[Data extracted from a collection]
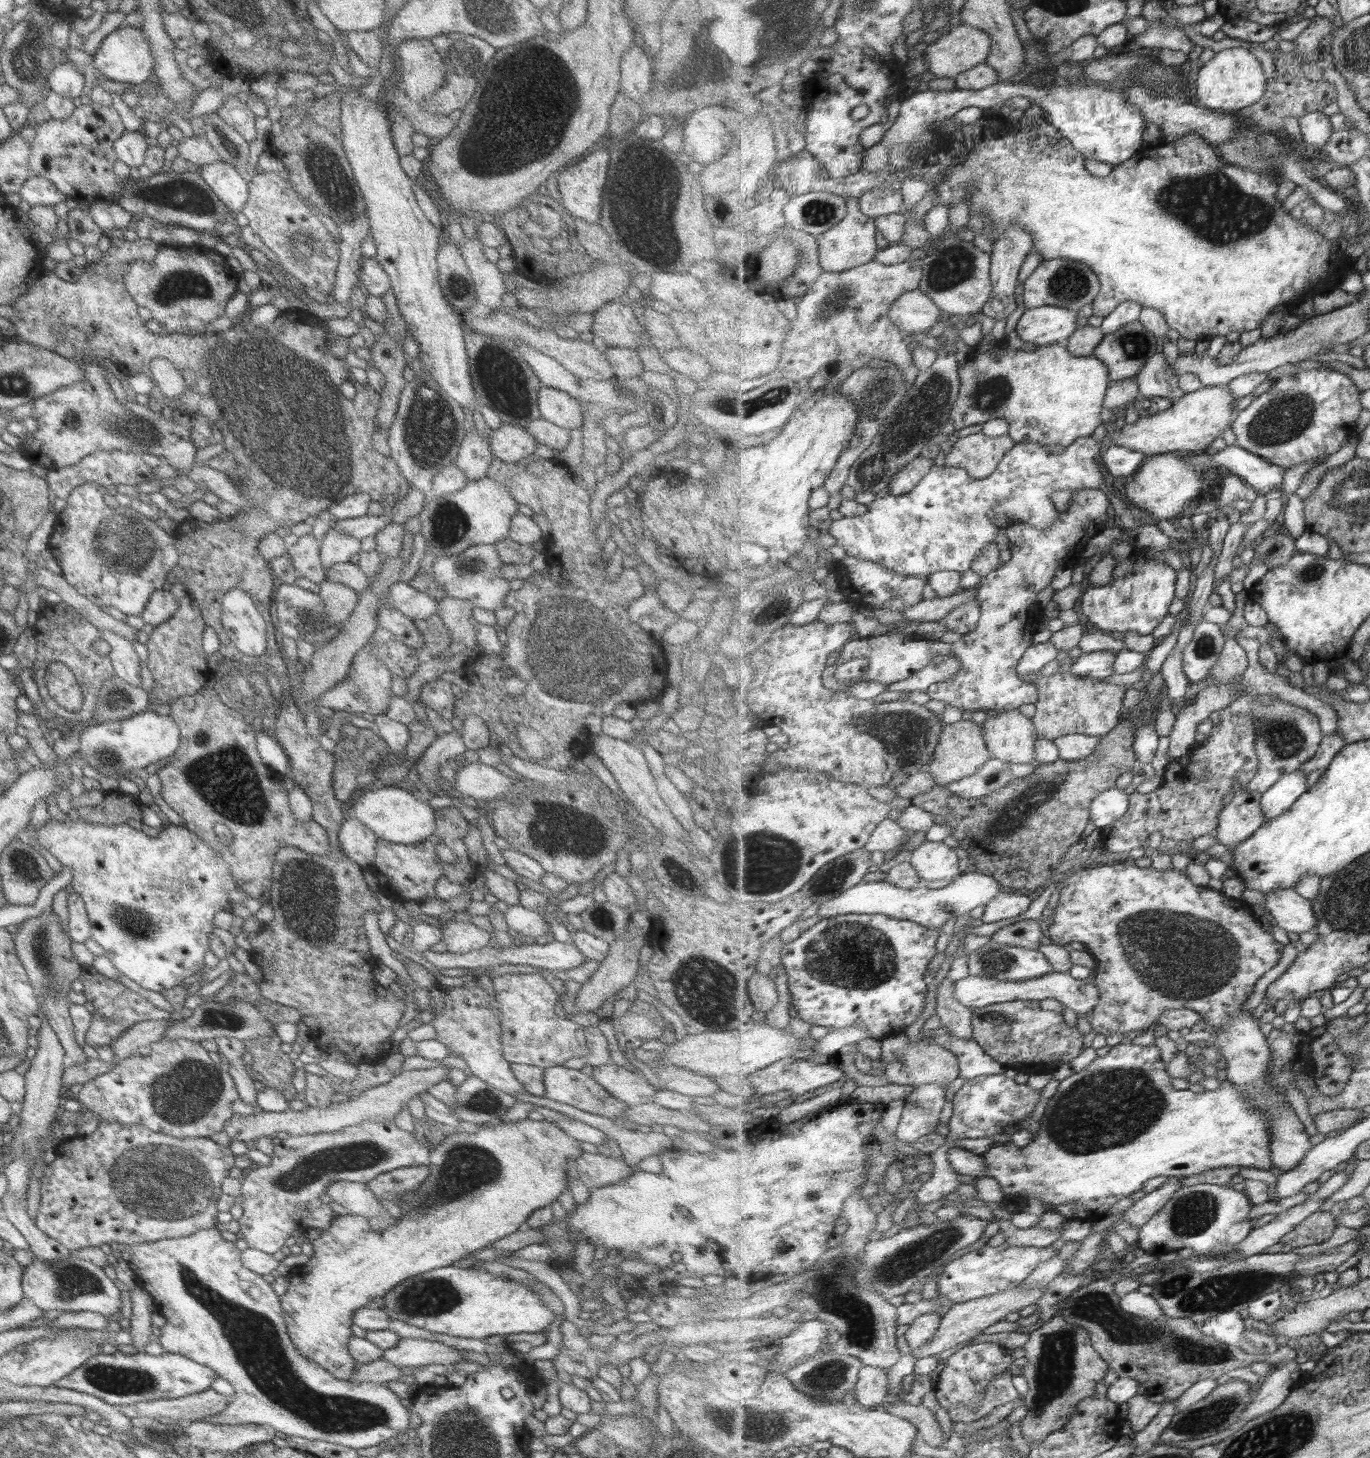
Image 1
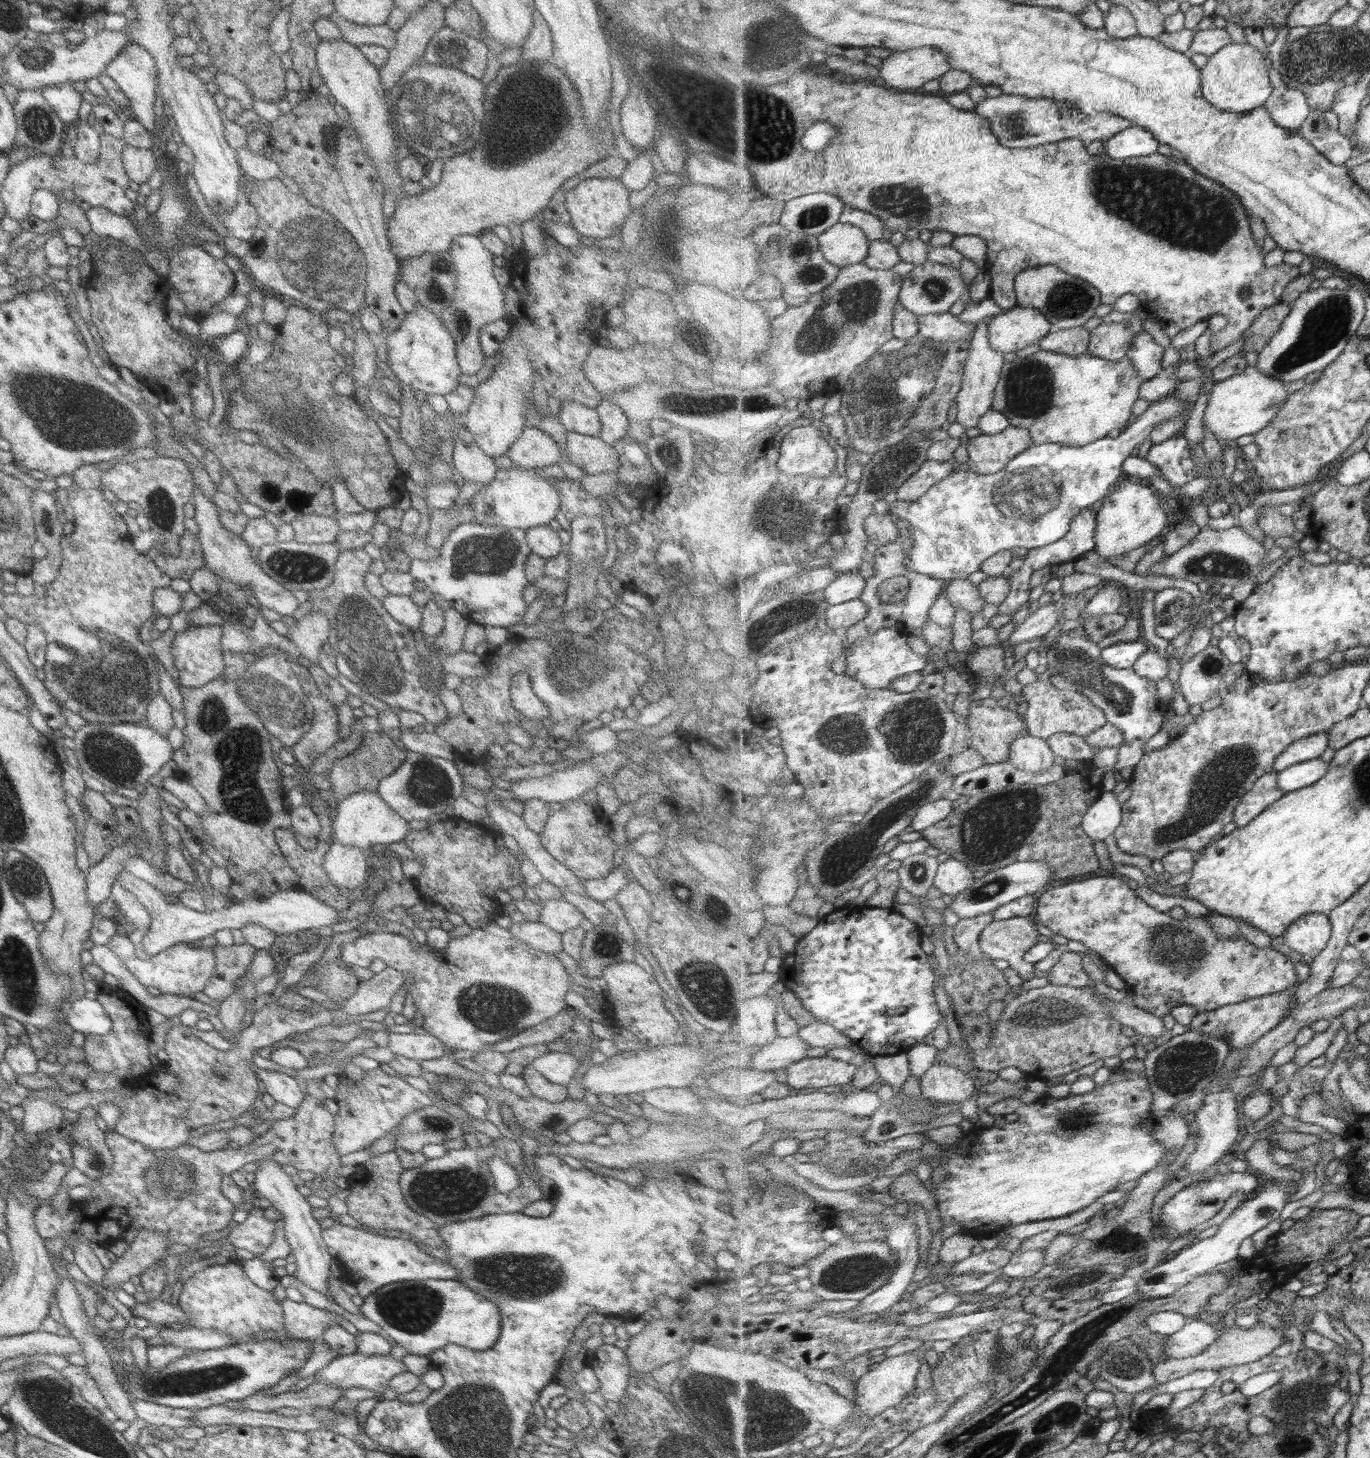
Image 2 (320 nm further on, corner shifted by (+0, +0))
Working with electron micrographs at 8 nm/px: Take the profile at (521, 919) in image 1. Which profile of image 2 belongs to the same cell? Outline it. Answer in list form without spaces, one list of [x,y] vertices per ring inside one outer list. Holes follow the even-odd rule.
[[[561,899],[543,901],[540,905],[539,919],[535,922],[557,934],[579,927],[583,922],[583,915],[579,914],[571,904],[567,904]]]

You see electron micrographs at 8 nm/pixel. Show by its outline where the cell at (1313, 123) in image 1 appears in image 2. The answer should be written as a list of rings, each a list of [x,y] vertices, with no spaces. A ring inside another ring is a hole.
[[[1277,87],[1265,104],[1279,126],[1299,132],[1313,110],[1307,95],[1299,89]]]

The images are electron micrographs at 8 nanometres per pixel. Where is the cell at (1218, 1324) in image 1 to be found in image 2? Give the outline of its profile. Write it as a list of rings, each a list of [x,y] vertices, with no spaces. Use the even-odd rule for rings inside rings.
[[[1189,1318],[1181,1331],[1167,1338],[1165,1355],[1169,1355],[1171,1359],[1198,1356],[1210,1349],[1211,1344],[1217,1342],[1222,1332],[1222,1330],[1217,1330],[1213,1323]]]

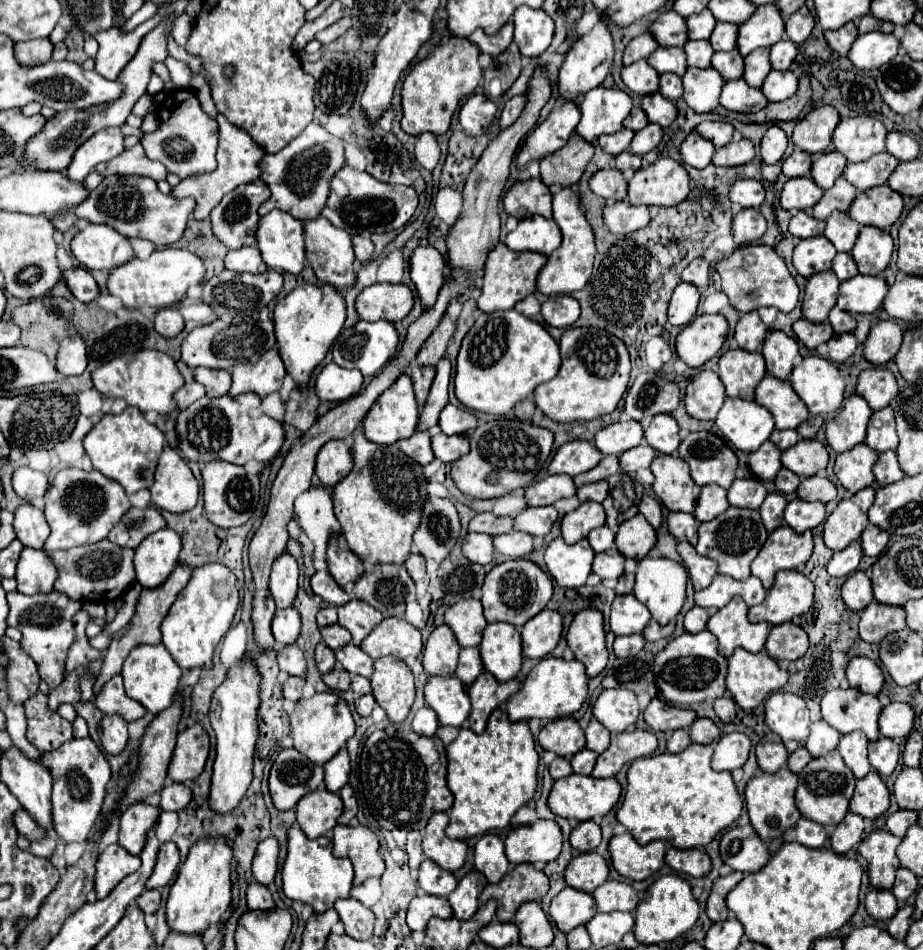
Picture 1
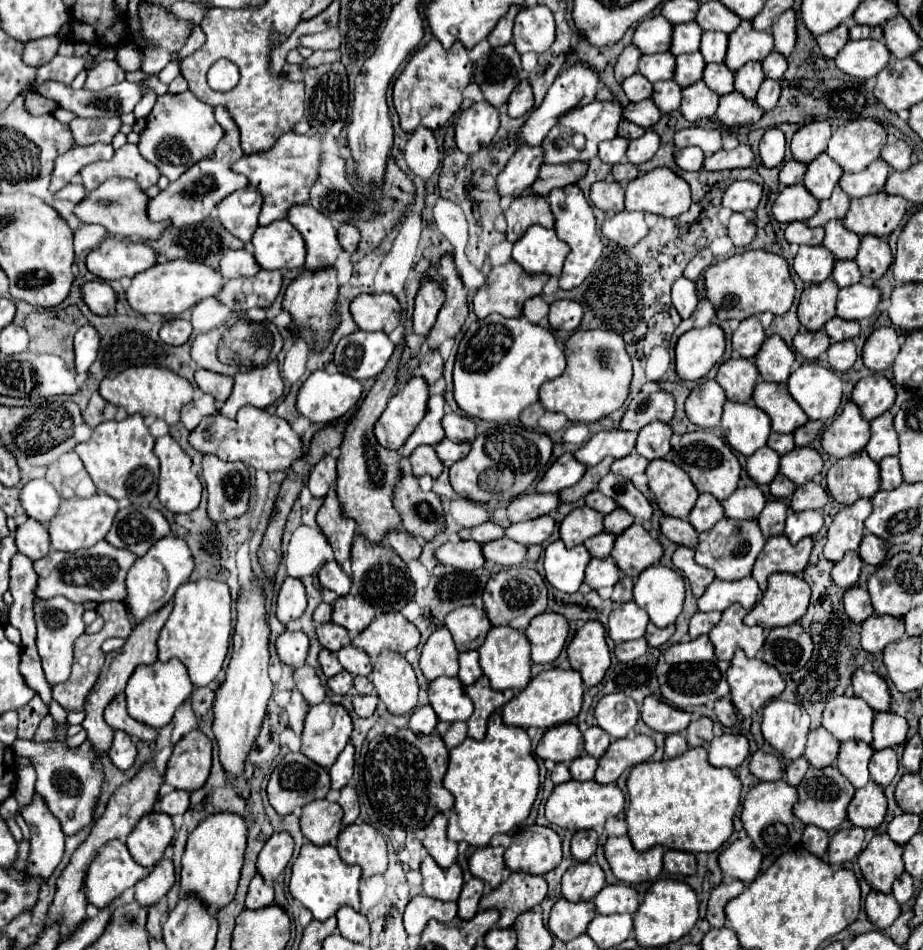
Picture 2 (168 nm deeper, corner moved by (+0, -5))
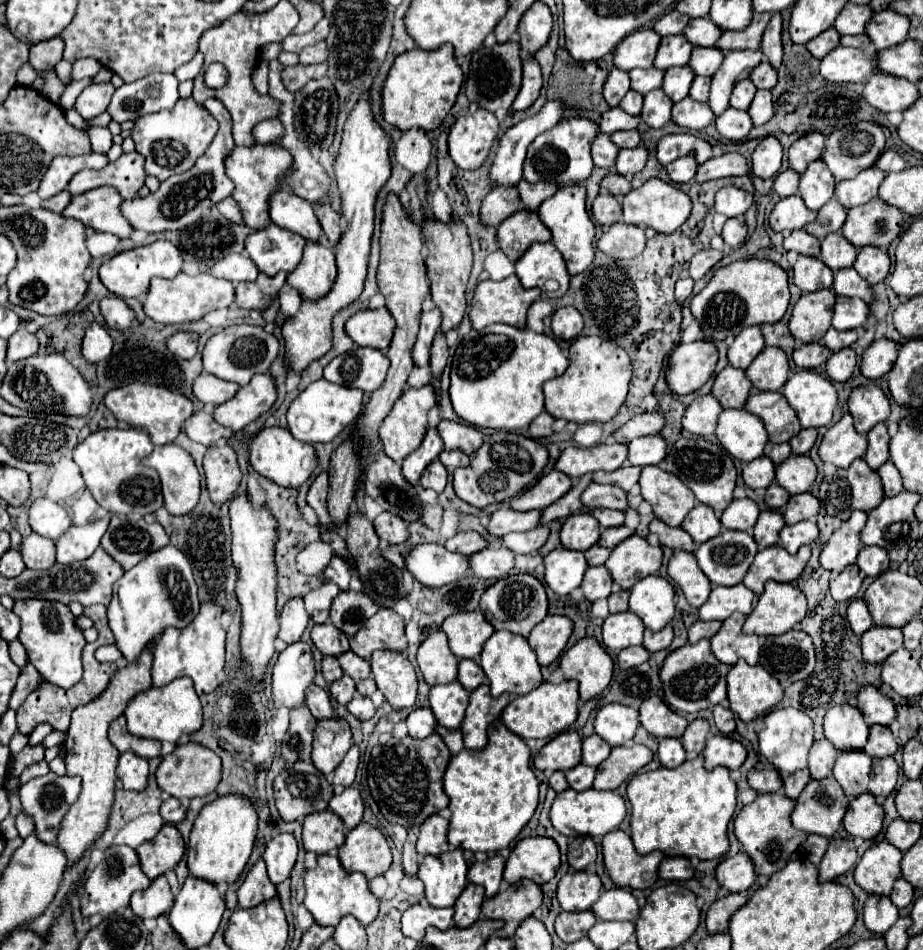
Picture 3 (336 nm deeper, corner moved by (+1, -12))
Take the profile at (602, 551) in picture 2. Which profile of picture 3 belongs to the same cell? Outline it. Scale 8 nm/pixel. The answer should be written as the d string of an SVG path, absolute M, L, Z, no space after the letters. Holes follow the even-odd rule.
M595 544L595 546L591 546L587 552L585 552L585 558L587 558L587 564L589 566L601 566L601 564L605 564L605 560L609 558L609 548L603 548L603 546L599 546L599 544Z

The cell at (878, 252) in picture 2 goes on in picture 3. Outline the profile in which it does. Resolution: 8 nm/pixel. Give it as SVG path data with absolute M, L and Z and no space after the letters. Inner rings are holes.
M863 246L857 254L853 268L873 286L873 284L883 282L887 278L889 268L891 268L891 260L889 260L887 252L879 250L875 246Z

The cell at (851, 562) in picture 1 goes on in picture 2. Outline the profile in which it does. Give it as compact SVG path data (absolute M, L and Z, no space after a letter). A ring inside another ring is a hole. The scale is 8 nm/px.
M858 551L846 553L840 561L834 563L832 581L842 589L850 589L856 585L858 577L860 577L860 569L862 569L862 559L860 559Z

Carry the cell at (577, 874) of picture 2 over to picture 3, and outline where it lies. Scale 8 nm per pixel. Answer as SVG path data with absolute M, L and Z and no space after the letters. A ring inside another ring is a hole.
M569 872L559 880L557 898L563 910L591 910L601 894L601 880L591 872Z

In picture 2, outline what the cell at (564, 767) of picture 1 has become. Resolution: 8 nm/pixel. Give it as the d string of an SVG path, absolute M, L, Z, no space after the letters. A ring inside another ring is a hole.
M556 763L554 771L552 771L552 781L554 781L556 785L560 785L560 783L566 783L566 781L570 781L570 779L572 779L572 777L570 777L568 765L566 765L566 763Z

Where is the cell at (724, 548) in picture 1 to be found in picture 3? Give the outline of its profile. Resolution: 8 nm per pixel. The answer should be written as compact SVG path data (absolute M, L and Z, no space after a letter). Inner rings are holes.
M723 530L719 536L697 546L695 558L705 576L717 586L737 586L743 582L759 546L747 532Z

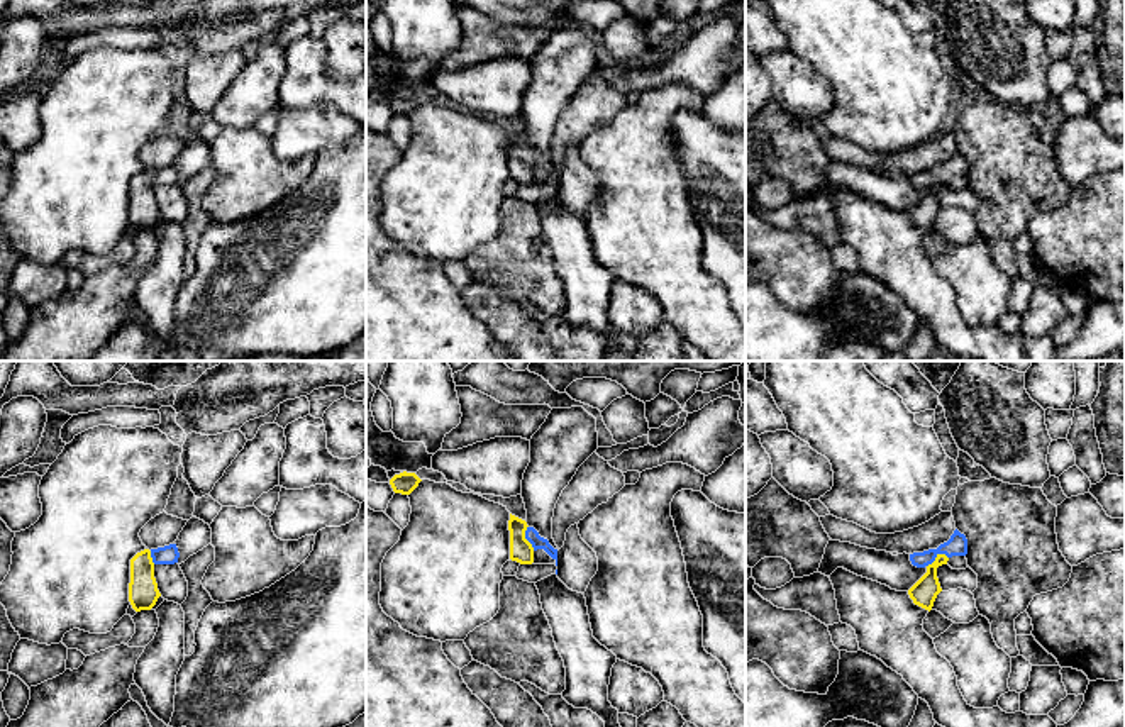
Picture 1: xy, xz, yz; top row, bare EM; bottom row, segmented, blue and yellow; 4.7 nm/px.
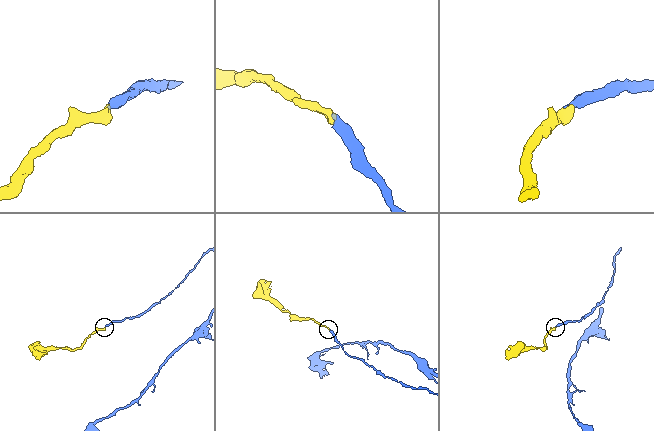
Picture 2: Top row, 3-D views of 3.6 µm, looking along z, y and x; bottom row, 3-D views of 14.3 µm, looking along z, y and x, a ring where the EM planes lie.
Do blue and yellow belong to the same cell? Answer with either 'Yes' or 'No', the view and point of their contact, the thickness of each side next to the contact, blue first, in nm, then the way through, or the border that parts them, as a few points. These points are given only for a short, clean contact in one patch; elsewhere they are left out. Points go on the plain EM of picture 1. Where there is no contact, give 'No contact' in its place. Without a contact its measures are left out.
Yes. Touches blue at yz (936, 177). Thickness 100 nm (blue) against 120 nm. Path across: yz (958, 165), (936, 177), (929, 205), (924, 212)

▸ **Work instructions**:
Every entry above should be given again exactly, with no images included.

▸ **Response below**:
Image 1
Image 2 (320 nm further on, corner shifted by (+0, +0))
Working with electron micrographs at 8 nm/px: Take the profile at (521, 919) in image 1. Which profile of image 2 belongs to the same cell? Outline it. Answer in list form without spaces, one list of [x,y] vertices per ring inside one outer list. Holes follow the even-odd rule.
[[[561,899],[543,901],[540,905],[539,919],[535,922],[557,934],[579,927],[583,922],[583,915],[579,914],[571,904],[567,904]]]

You see electron micrographs at 8 nm/pixel. Show by its outline where the cell at (1313, 123) in image 1 appears in image 2. The answer should be written as a list of rings, each a list of [x,y] vertices, with no spaces. A ring inside another ring is a hole.
[[[1277,87],[1265,104],[1279,126],[1299,132],[1313,110],[1307,95],[1299,89]]]

The images are electron micrographs at 8 nanometres per pixel. Where is the cell at (1218, 1324) in image 1 to be found in image 2? Give the outline of its profile. Write it as a list of rings, each a list of [x,y] vertices, with no spaces. Use the even-odd rule for rings inside rings.
[[[1189,1318],[1181,1331],[1167,1338],[1165,1355],[1169,1355],[1171,1359],[1198,1356],[1210,1349],[1211,1344],[1217,1342],[1222,1332],[1222,1330],[1217,1330],[1213,1323]]]

Picture 1
Picture 2 (168 nm deeper, corner moved by (+0, -5))
Picture 3 (336 nm deeper, corner moved by (+1, -12))
Take the profile at (602, 551) in picture 2. Which profile of picture 3 belongs to the same cell? Outline it. Scale 8 nm/pixel. The answer should be written as the d string of an SVG path, absolute M, L, Z, no space after the letters. Holes follow the even-odd rule.
M595 544L595 546L591 546L587 552L585 552L585 558L587 558L587 564L589 566L601 566L601 564L605 564L605 560L609 558L609 548L603 548L603 546L599 546L599 544Z

The cell at (878, 252) in picture 2 goes on in picture 3. Outline the profile in which it does. Resolution: 8 nm/pixel. Give it as SVG path data with absolute M, L and Z and no space after the letters. Inner rings are holes.
M863 246L857 254L853 268L873 286L873 284L883 282L887 278L889 268L891 268L891 260L889 260L887 252L879 250L875 246Z

The cell at (851, 562) in picture 1 goes on in picture 2. Outline the profile in which it does. Give it as compact SVG path data (absolute M, L and Z, no space after a letter). A ring inside another ring is a hole. The scale is 8 nm/px.
M858 551L846 553L840 561L834 563L832 581L842 589L850 589L856 585L858 577L860 577L860 569L862 569L862 559L860 559Z

Carry the cell at (577, 874) of picture 2 over to picture 3, and outline where it lies. Scale 8 nm per pixel. Answer as SVG path data with absolute M, L and Z and no space after the letters. A ring inside another ring is a hole.
M569 872L559 880L557 898L563 910L591 910L601 894L601 880L591 872Z

In picture 2, outline what the cell at (564, 767) of picture 1 has become. Resolution: 8 nm/pixel. Give it as the d string of an SVG path, absolute M, L, Z, no space after the letters. A ring inside another ring is a hole.
M556 763L554 771L552 771L552 781L554 781L556 785L560 785L560 783L566 783L566 781L570 781L570 779L572 779L572 777L570 777L568 765L566 765L566 763Z

Where is the cell at (724, 548) in picture 1 to be found in picture 3? Give the outline of its profile. Resolution: 8 nm per pixel. The answer should be written as compact SVG path data (absolute M, L and Z, no space after a letter). Inner rings are holes.
M723 530L719 536L697 546L695 558L705 576L717 586L737 586L743 582L759 546L747 532Z

Picture 1: xy, xz, yz; top row, bare EM; bottom row, segmented, blue and yellow; 4.7 nm/px.
Picture 2: Top row, 3-D views of 3.6 µm, looking along z, y and x; bottom row, 3-D views of 14.3 µm, looking along z, y and x, a ring where the EM planes lie.
Do blue and yellow belong to the same cell? Answer with either 'Yes' or 'No', the view and point of their contact, the thickness of each side next to the contact, blue first, in nm, then the way through, or the border that parts them, as a few points. These points are given only for a short, clean contact in one patch; elsewhere they are left out. Points go on the plain EM of picture 1. Where there is no contact, give 'No contact' in its place. Without a contact its measures are left out.
Yes. Touches blue at yz (936, 177). Thickness 100 nm (blue) against 120 nm. Path across: yz (958, 165), (936, 177), (929, 205), (924, 212)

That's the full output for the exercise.